Problem description:
Keep the pictures out of the copy and repeat the records exactly.

Dataset records:
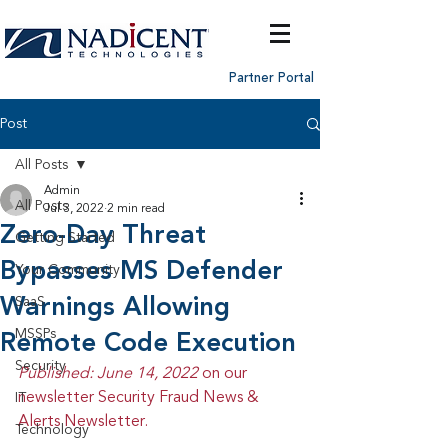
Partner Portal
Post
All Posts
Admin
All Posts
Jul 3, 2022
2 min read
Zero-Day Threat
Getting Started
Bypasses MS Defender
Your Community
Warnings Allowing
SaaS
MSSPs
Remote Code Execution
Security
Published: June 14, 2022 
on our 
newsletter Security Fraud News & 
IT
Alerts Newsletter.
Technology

Result below:
Partner Portal
Post
All Posts
Admin
All Posts
Jul 3, 2022
2 min read
Zero-Day Threat
Getting Started
Bypasses MS Defender
Your Community
Warnings Allowing
SaaS
MSSPs
Remote Code Execution
Security
Published: June 14, 2022 
on our 
newsletter Security Fraud News & 
IT
Alerts Newsletter.
Technology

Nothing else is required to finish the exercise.